And how do I know all this? Because below this text is a picture of me, living proof that shade doesn’t get the final word.
My story has roots that reach back through generations. My pap as I called him my dad’s dad grew up in deep poverty, the kind that trains you to survive but forgets to teach you how to rest. My dad carried that scarcity forward. He left when I was two, not out of malice, but confusion. We did see each other, yet he found it hard to reach out. I became the child who reached and reached until I mistook silence for rejection.
My mum was adopted, which meant love to her was both a blessing and a question mark. She loved me the only way she knew how, by doing everything. Homework, choices, emotions, all packaged with affection and a little bit of overdrive. She tried to make sure I never felt what she once did: unwanted. And in doing so, she accidentally built a cage made of care.
So yes, I grew up thinking love was giving too much, chasing too hard, and proving I was worth staying for.
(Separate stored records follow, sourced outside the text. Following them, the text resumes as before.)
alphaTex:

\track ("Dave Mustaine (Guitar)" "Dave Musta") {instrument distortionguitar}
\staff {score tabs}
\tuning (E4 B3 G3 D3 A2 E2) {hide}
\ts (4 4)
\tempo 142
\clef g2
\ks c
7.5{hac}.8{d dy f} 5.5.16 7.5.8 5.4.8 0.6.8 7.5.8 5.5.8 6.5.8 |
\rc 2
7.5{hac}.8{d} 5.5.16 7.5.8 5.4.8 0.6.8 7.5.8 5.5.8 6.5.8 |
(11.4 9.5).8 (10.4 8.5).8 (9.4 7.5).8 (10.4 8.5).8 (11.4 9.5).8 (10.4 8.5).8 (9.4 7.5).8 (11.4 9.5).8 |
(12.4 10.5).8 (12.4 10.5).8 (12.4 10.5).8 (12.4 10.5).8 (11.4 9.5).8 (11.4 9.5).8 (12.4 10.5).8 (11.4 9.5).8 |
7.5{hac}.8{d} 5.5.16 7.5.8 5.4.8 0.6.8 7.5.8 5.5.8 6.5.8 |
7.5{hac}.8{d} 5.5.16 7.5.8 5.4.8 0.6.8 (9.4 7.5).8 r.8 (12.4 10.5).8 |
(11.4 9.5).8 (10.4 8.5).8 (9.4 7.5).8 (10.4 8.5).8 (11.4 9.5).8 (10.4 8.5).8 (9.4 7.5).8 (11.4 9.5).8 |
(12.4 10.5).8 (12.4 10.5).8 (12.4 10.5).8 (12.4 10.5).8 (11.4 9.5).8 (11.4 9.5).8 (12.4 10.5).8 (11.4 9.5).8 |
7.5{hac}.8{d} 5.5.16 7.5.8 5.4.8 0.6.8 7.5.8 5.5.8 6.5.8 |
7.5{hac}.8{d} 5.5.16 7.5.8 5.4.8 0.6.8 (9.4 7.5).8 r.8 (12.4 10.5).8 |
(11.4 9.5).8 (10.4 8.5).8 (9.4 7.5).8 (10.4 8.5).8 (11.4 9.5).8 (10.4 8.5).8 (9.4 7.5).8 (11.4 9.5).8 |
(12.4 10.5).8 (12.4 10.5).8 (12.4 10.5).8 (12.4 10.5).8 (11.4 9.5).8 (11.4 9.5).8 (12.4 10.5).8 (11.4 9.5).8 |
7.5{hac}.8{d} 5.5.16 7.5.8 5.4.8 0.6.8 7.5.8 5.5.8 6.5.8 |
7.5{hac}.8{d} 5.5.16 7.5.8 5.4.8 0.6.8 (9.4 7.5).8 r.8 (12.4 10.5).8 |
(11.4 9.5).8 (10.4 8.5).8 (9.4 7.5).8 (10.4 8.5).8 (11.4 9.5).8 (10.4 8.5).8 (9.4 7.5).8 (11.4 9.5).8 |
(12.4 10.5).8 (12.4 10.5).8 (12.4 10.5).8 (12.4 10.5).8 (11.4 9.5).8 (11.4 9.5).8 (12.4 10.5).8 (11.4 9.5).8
Thirteen years of addiction, chaos, and heartbreak later, I finally realised, I wasn’t broken. I was just running code written long before me.
Because that’s how incarnation works: when you’re born into a family, your brain literally maps itself to those emotional dynamics. It’s not that you’re unworthy, it just feels that way while you’re living inside the pattern.
You inherit the emotional software, but you are not the software. You’re the one who gets to rewrite it.
And that’s what I did, I created the literal way out. Emovere.
What started as my survival turned into a roadmap, a practice of moving emotion, freeing the body, and restoring the heart’s original language: safety, belonging, and light.
So that picture below? It’s not a “before” or “after.” It’s a snapshot of someone who finally understood that healing isn’t about fixing what’s wrong, it’s about remembering what was never broken.
Poverty, abandonment, adoption, addiction, they were just coordinates pointing me back home. And now, that home is called Emovere. It’s how I move people, body and soul, back into the truth that they were never the pain, they were always the love.